Activity History gives your team a complete audit trail for every recipe in your Food Label Maker account. Every change is logged automatically, so you always know who made each edit, what was changed, and when. For teams managing multiple SKUs across several people, this cuts out the back-and-forth that slows down label approvals and gives your compliance team a verifiable record to hand over whenever a regulator or supplier asks.
This guide walks you through opening the log, reading it, and filtering it to find exactly what you need.
Step 1: Open Activity History
From your recipe, open the Manage Recipe menu and select Activity History. The log opens right over your recipe.
Step 2: Read the Log
Every change to the recipe is listed in order, across five columns:
Name: The team member who made the change.
Module: The part of the recipe that was affected, such as Recipe, Recipe Ingredient, or Tag.
Date: When the change was made.
Action: What was done, such as Created, Updated, or Deleted.
Description: A summary of exactly what changed.
If the log spans multiple pages, use the pagination controls at the bottom to move through older entries.
Step 3: Filter the Log
At the top of the log, three filter dropdowns let you narrow the view:
Name: See the edits made by one team member.
Module: Focus on a specific area, such as ingredients, recipe details, or tags.
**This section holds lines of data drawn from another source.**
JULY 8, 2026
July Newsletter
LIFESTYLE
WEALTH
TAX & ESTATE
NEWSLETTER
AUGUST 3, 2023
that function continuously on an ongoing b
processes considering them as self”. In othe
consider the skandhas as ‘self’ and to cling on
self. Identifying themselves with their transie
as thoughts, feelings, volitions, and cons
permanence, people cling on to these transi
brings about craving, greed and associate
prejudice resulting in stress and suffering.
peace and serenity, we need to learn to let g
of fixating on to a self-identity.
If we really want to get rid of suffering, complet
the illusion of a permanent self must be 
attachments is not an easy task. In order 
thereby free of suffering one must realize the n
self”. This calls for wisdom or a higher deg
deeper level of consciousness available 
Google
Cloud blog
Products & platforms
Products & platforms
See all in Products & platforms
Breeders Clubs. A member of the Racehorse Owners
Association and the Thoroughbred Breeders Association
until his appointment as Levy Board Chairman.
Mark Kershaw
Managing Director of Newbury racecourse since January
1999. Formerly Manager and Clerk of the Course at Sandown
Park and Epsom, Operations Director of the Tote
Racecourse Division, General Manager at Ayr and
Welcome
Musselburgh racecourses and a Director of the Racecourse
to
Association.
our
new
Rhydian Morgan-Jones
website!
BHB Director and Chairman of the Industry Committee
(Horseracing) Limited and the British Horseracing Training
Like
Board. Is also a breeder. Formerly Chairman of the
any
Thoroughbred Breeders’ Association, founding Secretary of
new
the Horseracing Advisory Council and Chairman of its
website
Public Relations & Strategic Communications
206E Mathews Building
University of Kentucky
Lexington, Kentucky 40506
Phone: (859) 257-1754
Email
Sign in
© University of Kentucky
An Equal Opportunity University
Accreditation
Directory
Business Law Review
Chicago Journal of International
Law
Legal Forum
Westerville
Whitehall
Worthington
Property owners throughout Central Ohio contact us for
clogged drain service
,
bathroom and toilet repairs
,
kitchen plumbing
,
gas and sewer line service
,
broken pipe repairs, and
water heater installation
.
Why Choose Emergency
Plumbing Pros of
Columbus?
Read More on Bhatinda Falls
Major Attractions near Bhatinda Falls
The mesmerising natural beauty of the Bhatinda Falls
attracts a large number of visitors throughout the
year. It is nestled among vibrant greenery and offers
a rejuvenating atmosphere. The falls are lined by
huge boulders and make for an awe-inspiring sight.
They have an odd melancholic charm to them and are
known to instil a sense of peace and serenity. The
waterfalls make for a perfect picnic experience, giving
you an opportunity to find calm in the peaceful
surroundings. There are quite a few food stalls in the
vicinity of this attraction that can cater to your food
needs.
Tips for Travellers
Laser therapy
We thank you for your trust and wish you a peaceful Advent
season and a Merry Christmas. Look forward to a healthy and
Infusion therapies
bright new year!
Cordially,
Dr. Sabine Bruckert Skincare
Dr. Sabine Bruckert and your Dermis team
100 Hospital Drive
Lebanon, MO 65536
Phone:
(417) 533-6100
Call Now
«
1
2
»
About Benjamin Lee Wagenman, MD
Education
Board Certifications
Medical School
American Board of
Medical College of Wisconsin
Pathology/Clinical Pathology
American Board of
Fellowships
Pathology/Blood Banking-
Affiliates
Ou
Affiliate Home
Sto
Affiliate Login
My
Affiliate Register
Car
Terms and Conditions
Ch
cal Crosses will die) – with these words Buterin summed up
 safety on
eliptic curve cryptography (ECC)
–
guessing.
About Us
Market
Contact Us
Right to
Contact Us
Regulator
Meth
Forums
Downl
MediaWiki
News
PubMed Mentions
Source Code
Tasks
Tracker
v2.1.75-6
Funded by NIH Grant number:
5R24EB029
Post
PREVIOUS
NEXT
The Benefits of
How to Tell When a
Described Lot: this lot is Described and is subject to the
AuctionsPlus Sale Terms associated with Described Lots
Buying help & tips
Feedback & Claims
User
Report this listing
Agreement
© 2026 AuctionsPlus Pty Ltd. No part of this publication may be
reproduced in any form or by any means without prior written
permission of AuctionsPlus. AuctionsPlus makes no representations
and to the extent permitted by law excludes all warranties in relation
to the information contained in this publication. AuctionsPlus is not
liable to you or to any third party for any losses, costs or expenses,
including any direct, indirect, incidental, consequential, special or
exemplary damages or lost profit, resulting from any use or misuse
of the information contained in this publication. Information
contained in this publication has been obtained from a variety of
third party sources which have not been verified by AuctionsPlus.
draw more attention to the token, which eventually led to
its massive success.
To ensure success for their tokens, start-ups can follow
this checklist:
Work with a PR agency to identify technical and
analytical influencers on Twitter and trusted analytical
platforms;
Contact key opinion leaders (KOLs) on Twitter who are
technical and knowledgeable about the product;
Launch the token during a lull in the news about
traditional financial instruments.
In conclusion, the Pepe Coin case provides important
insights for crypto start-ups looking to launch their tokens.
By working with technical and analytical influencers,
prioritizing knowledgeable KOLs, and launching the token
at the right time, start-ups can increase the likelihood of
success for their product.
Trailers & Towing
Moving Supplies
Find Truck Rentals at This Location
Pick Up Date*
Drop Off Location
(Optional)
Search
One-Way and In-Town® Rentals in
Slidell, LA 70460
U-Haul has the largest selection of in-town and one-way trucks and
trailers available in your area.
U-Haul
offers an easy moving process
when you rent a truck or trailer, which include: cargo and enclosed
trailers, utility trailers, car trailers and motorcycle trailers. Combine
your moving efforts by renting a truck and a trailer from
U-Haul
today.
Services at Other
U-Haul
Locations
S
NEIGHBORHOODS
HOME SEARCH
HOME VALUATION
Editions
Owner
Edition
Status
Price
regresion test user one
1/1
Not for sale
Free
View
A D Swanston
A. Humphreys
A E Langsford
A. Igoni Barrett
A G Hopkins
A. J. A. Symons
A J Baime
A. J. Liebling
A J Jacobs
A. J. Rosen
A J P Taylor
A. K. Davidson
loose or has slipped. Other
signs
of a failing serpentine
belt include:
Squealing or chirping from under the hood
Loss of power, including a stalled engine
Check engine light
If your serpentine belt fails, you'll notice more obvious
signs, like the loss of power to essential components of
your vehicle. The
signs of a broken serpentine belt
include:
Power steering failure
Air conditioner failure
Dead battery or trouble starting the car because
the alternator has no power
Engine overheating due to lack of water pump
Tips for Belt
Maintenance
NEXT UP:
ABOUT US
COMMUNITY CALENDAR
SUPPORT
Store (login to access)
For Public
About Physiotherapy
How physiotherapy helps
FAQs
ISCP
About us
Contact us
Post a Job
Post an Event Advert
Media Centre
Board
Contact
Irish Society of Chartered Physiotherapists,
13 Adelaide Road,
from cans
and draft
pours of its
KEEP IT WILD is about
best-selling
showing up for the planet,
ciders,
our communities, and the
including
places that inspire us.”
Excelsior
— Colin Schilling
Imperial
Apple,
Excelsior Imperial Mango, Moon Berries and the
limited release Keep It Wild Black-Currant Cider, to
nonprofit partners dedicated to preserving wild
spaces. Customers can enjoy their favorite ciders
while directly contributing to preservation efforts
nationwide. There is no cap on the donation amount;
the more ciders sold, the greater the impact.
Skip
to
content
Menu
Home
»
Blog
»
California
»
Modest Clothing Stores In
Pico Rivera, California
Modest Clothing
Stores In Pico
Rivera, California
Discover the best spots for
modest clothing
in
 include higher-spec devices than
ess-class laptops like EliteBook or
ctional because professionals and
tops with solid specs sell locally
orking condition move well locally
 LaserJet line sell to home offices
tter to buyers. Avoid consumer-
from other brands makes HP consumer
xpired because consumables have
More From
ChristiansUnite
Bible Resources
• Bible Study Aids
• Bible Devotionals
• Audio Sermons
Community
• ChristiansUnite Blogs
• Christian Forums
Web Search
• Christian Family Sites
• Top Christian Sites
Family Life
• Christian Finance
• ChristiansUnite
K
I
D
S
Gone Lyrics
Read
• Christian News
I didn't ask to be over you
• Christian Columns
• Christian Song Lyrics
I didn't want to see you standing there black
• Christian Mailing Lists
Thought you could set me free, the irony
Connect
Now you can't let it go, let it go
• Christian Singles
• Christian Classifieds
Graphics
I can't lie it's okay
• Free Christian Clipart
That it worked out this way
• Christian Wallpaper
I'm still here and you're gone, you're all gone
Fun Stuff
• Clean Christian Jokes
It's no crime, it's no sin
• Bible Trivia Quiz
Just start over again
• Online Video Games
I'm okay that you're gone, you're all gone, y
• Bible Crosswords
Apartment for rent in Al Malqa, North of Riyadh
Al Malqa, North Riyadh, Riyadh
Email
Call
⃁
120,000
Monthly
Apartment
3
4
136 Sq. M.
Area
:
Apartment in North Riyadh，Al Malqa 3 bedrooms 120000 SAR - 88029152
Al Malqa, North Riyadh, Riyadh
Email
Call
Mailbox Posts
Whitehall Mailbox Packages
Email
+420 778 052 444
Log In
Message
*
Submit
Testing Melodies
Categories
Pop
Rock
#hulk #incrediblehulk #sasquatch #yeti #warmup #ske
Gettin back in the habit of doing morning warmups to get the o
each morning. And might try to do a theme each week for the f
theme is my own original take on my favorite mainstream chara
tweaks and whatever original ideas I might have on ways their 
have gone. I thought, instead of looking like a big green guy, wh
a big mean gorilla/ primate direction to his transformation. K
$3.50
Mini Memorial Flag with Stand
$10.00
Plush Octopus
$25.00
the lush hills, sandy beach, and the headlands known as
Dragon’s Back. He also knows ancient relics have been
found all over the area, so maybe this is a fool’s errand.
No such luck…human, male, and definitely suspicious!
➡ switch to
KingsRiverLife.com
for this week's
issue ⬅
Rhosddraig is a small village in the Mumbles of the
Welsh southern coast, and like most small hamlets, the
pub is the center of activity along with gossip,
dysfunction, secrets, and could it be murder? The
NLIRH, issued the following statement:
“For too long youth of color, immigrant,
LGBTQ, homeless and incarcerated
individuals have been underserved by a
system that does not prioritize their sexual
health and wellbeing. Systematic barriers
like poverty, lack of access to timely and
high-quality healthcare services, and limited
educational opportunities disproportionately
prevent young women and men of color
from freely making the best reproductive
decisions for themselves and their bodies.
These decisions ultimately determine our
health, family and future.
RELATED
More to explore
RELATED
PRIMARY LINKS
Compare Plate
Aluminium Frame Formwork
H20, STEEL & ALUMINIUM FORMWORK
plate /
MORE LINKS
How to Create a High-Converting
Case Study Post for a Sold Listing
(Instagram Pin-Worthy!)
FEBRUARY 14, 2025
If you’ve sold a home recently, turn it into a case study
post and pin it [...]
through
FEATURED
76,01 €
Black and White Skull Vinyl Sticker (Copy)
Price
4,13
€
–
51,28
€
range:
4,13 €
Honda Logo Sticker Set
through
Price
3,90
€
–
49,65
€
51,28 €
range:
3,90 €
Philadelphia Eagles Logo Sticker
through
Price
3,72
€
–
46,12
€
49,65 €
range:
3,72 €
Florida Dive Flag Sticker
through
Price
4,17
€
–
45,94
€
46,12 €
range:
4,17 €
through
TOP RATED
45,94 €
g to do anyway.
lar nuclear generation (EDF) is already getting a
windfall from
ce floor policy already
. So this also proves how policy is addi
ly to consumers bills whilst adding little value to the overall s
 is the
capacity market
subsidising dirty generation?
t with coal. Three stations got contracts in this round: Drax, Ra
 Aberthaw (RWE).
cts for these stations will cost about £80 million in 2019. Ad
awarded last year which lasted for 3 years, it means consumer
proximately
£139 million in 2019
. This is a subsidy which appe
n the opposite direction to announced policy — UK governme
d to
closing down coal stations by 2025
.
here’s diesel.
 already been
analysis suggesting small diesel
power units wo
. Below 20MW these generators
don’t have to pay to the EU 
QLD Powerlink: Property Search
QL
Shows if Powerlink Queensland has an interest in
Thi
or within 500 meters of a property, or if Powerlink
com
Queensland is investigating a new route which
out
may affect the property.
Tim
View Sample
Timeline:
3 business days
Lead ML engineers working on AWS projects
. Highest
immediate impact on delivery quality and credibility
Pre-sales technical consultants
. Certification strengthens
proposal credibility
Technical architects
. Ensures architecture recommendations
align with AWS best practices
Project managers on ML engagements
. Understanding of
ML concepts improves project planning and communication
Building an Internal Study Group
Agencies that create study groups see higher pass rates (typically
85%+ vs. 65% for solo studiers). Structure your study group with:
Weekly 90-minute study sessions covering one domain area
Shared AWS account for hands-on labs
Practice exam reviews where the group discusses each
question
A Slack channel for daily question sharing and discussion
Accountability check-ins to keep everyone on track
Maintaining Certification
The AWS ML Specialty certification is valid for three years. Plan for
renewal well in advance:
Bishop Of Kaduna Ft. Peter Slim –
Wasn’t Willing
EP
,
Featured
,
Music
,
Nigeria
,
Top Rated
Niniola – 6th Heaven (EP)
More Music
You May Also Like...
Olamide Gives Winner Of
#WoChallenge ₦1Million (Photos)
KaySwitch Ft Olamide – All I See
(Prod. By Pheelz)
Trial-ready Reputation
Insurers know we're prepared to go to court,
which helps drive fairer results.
Action: Show only what was created, updated, or deleted.
You can combine filters to find exactly what you need. For example, filtering by a team member and the Recipe Ingredient module shows every ingredient change that person made, making it easy to spot an allergen being added or removed, an ingredient being swapped, or a new tag being applied before the label ever reaches print.
Tips
Review Activity History before approving a label. A quick scan of recent changes helps quality teams catch ingredient swaps or allergen edits before printing.
Every entry is date-stamped, so the log serves as a verifiable trail for compliance reviews and supplier traceability requests.
Use the Module filter when investigating a specific issue. If an allergen statement looks off, filtering to the relevant module shows you every related change at once.